### EXERCISE
Only one stretch of the data is wanted: the line containing "nghiệp dễ dàng", the line containing "dụng công nghệ", and every line between them, copied exactly.

* * * *

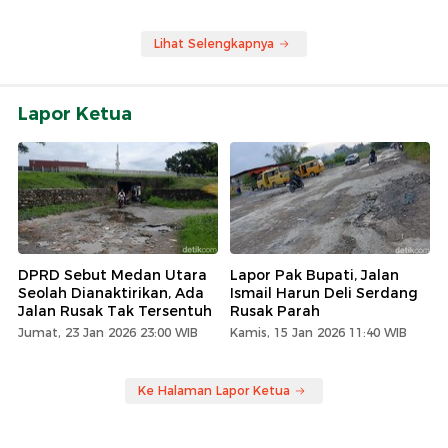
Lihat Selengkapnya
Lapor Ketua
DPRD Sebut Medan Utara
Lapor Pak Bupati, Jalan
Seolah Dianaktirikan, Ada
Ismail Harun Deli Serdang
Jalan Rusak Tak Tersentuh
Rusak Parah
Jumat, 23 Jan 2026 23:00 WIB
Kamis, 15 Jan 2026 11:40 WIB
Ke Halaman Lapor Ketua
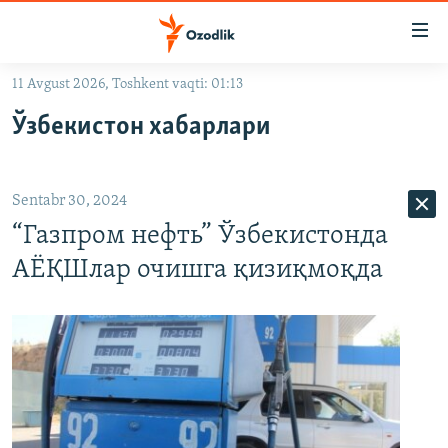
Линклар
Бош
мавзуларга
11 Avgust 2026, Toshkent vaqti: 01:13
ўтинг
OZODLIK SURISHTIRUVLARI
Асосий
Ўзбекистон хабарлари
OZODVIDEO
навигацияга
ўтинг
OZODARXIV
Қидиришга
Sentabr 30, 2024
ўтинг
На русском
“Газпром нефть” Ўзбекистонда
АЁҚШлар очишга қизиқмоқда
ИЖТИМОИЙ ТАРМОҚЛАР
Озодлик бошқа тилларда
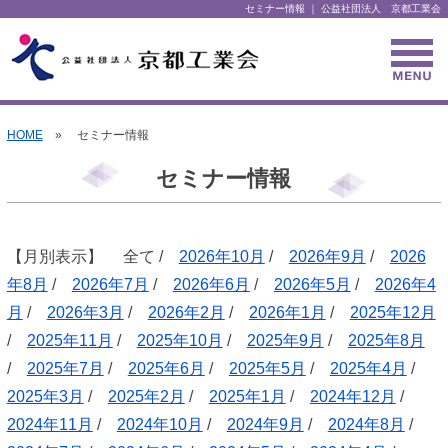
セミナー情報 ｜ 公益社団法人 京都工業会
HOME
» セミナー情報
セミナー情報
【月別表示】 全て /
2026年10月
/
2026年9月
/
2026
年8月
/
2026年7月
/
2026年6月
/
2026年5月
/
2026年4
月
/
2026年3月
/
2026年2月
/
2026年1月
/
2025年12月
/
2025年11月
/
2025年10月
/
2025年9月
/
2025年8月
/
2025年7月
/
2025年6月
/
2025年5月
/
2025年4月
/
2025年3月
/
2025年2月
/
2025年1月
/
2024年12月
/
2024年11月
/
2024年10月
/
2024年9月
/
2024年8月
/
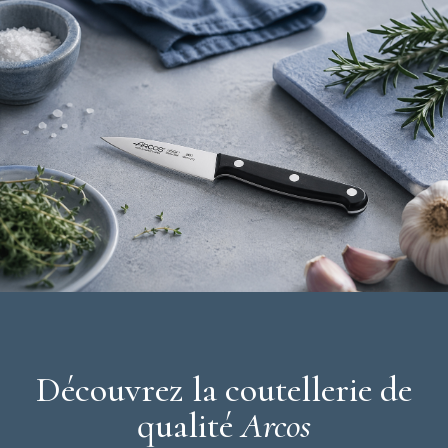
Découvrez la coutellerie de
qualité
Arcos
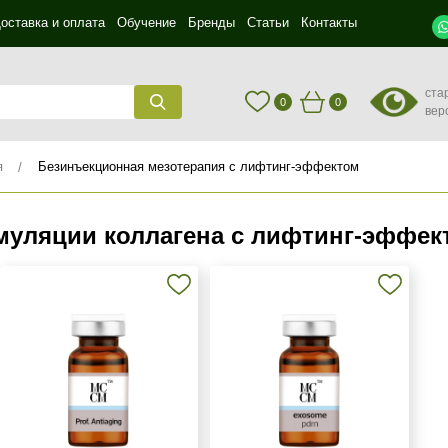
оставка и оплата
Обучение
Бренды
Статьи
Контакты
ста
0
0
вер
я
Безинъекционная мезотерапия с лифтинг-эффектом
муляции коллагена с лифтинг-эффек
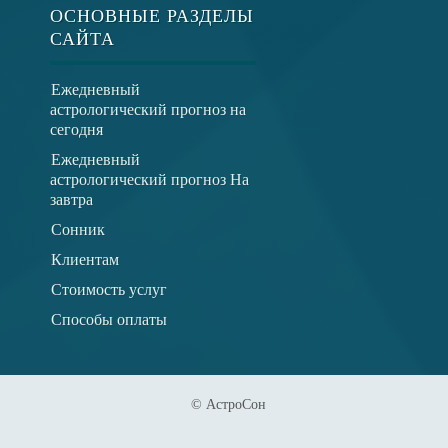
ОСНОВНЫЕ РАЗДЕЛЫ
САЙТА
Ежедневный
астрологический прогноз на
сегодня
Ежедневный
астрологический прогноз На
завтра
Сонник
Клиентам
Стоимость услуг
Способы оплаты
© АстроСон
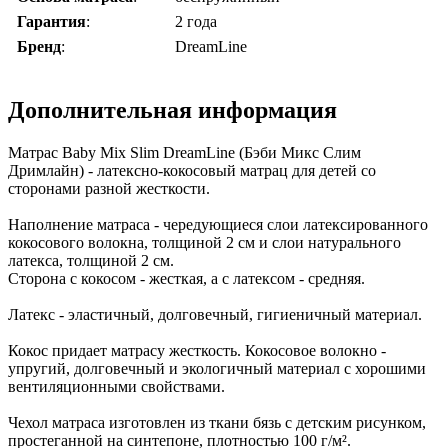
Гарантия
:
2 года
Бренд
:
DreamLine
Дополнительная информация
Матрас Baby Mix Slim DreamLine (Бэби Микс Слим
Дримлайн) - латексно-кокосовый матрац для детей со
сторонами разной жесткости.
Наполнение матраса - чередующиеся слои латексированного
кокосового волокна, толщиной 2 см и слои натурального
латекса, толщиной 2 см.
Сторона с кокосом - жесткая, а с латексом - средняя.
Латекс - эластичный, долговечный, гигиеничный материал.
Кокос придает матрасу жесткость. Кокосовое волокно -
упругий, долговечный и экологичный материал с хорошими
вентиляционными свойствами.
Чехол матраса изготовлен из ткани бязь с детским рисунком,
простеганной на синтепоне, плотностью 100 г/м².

* * * *

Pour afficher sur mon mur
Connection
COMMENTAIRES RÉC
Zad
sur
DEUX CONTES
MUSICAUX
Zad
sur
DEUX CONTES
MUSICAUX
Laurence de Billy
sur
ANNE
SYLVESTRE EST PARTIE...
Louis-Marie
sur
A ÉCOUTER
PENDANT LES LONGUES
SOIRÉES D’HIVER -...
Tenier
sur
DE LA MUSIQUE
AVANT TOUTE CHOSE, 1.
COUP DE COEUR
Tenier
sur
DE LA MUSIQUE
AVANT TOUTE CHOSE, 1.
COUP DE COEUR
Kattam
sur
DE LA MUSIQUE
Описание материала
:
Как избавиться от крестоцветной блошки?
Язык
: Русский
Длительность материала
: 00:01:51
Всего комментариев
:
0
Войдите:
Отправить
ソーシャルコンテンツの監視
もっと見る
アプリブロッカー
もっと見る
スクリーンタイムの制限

* * * *

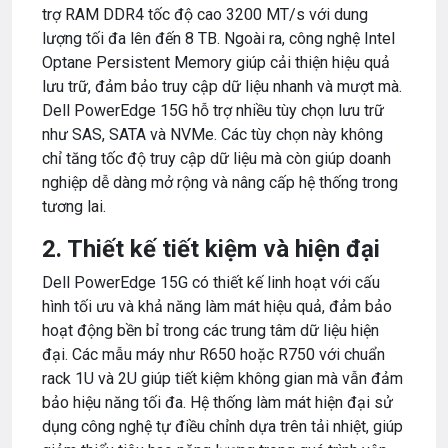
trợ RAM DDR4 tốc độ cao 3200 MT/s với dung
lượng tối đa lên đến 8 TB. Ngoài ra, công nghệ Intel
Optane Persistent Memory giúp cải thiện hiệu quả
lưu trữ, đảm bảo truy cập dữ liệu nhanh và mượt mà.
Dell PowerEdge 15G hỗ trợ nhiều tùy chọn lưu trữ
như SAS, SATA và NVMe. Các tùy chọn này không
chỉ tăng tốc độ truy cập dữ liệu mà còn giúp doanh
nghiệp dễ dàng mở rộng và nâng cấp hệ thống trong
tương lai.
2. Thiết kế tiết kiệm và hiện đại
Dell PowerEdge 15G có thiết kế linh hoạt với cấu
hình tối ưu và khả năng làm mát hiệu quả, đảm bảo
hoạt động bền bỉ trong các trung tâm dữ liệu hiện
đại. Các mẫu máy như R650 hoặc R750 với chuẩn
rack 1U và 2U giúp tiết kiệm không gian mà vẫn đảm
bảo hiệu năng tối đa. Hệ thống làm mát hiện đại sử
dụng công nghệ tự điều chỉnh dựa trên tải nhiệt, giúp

* * * *

### RESPONSE TO THE EXERCISE
nghiệp dễ dàng mở rộng và nâng cấp hệ thống trong
tương lai.
2. Thiết kế tiết kiệm và hiện đại
Dell PowerEdge 15G có thiết kế linh hoạt với cấu
hình tối ưu và khả năng làm mát hiệu quả, đảm bảo
hoạt động bền bỉ trong các trung tâm dữ liệu hiện
đại. Các mẫu máy như R650 hoặc R750 với chuẩn
rack 1U và 2U giúp tiết kiệm không gian mà vẫn đảm
bảo hiệu năng tối đa. Hệ thống làm mát hiện đại sử
dụng công nghệ tự điều chỉnh dựa trên tải nhiệt, giúp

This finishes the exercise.